6. Ainsi qu'il a été dit au point 1, M. A C a déposé, le 23 avril 2024, une demande de renouvellement de sa carte de résident qui l'autorisait à travailler. La préfète de l'Essonne ne conteste pas que le dossier de l'intéressé soit complet à la suite de la réponse de ce dernier à la demande de pièces complémentaires en date du 1er juillet 2024. Ainsi, en refusant de lui délivrer un récépissé de demande de renouvellement de son titre de séjour l'autorisant à travailler, conformément aux dispositions citées au point précédent, le comportement de la préfète de l'Essonne a pour effet de placer le requérant en situation irrégulière sur le territoire français et de l'empêcher de poursuivre son activité professionnelle qui lui permet d'assurer sa subsistance et celle de sa famille.
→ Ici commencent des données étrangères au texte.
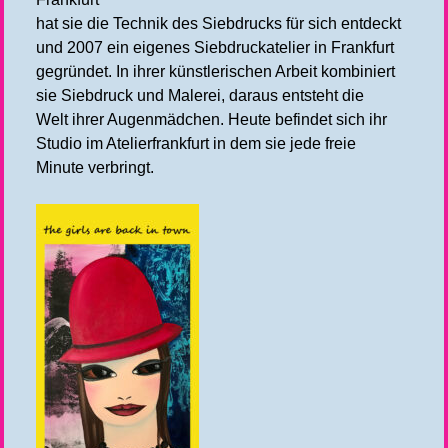
hat sie die Technik des Siebdrucks für sich entdeckt
und 2007 ein eigenes Siebdruckatelier in Frankfurt
gegründet. In ihrer künstlerischen Arbeit kombiniert
sie Siebdruck und Malerei, daraus entsteht die
Welt ihrer Augenmädchen. Heute befindet sich ihr
Studio im Atelierfrankfurt in dem sie jede freie
Minute verbringt.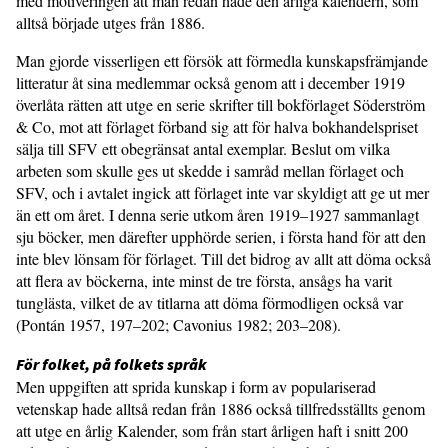
med motiveringen att man redan hade den årliga kalendern, som
alltså började utges från 1886.
Man gjorde visserligen ett försök att förmedla kunskapsfrämjande
litteratur åt sina medlemmar också genom att i december 1919
överlåta rätten att utge en serie skrifter till bokförlaget Söderström
& Co, mot att förlaget förband sig att för halva bokhandelspriset
sälja till SFV ett obegränsat antal exemplar. Beslut om vilka
arbeten som skulle ges ut skedde i samråd mellan förlaget och
SFV, och i avtalet ingick att förlaget inte var skyldigt att ge ut mer
än ett om året. I denna serie utkom åren 1919–1927 sammanlagt
sju böcker, men därefter upphörde serien, i första hand för att den
inte blev lönsam för förlaget. Till det bidrog av allt att döma också
att flera av böckerna, inte minst de tre första, ansågs ha varit
tunglästa, vilket de av titlarna att döma förmodligen också var
(Pontán 1957, 197–202; Cavonius 1982; 203–208).
För folket, på folkets språk
Men uppgiften att sprida kunskap i form av populariserad
vetenskap hade alltså redan från 1886 också tillfredsställts genom
att utge en årlig Kalender, som från start årligen haft i snitt 200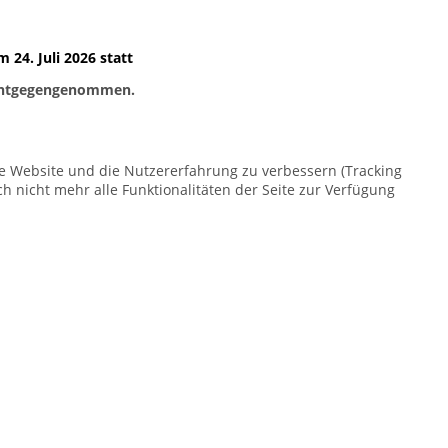
24. Juli 2026 statt
, entgegengenommen.
ese Website und die Nutzererfahrung zu verbessern (Tracking
h nicht mehr alle Funktionalitäten der Seite zur Verfügung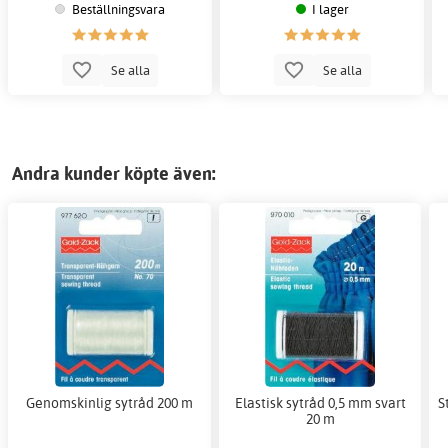
Beställningsvara
I lager
Se alla
Se alla
Andra kunder köpte även:
Genomskinlig sytråd 200 m
Elastisk sytråd 0,5 mm svart
S
20 m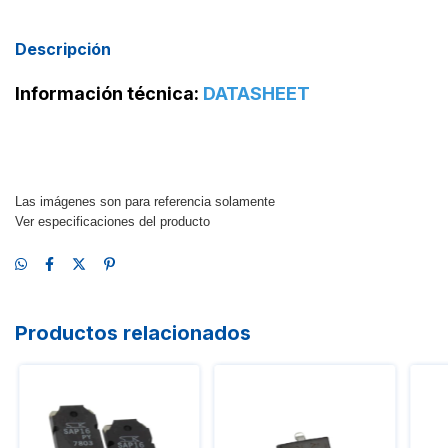
Descripción
Información técnica:
DATASHEET
Las imágenes son para referencia solamente
Ver especificaciones del producto
Productos relacionados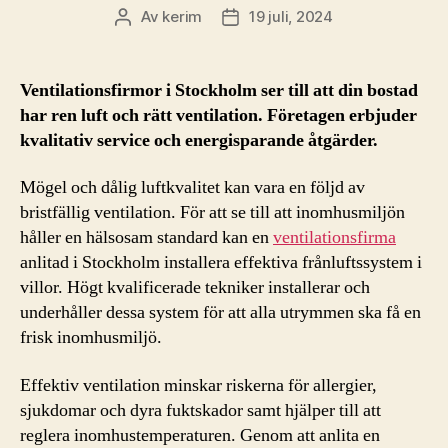
Av
kerim
19 juli, 2024
Inläggsförfattare
Inläggsdatum
Ventilationsfirmor i Stockholm ser till att din bostad
har ren luft och rätt ventilation. Företagen erbjuder
kvalitativ service och energisparande åtgärder.
Mögel och dålig luftkvalitet kan vara en följd av
bristfällig ventilation. För att se till att inomhusmiljön
håller en hälsosam standard kan en
ventilationsfirma
anlitad i Stockholm installera effektiva frånluftssystem i
villor. Högt kvalificerade tekniker installerar och
underhåller dessa system för att alla utrymmen ska få en
frisk inomhusmiljö.
Effektiv ventilation minskar riskerna för allergier,
sjukdomar och dyra fuktskador samt hjälper till att
reglera inomhustemperaturen. Genom att anlita en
Ainsi, en refusant de remettre à l'intéressé un récépissé l'autorisant à travailler, la préfète de l'Essonne porte une atteinte grave et manifestement illégale au droit au travail ainsi qu'à la liberté d'aller et venir de celui-ci.
7. Il résulte de tout ce qui précède qu'il y a lieu d'enjoindre à la préfète de l'Essonne de délivrer à M. A C un récépissé de demande de titre de séjour l'autorisant à travailler dans un délai de 48 heures à compter de la notification de la présente ordonnance sous astreinte de 50 euros par jour de retard.
Sur les frais liés au litige :
8. Il y a lieu de mettre à la charge de l'Etat la somme de 800 euros à verser à M. A C au titre de l'article L. 761-1 du code de justice administrative.
ORDONNE :
Article 1er : Il est enjoint à la préfète de l'Essonne de délivrer à M. A C un récépissé de demande de titre de séjour l'autorisant à travailler, dans un délai de deux jours à compter de la notification de la présente ordonnance sous astreinte de 50 euros par jour de retard.
Article 2 : L'Etat versera à M. A C une somme de 800 euros au titre de l'article L. 761-1 du code de justice administrative.
Article 3 : La présente ordonnance sera notifiée à M. A C et à la préfète de l'Essonne.
Fait à Versailles, le 7 août 2024.
Le juge des référés,
Signé
R. Féral
La République mande et ordonne au ministre de l'intérieur et des outre-mer en ce qui le concerne ou à tous commissaires de justice à ce requis en ce qui concerne les voies de droit commun, contre les parties privées, de pourvoir l'exécution de la présente décision.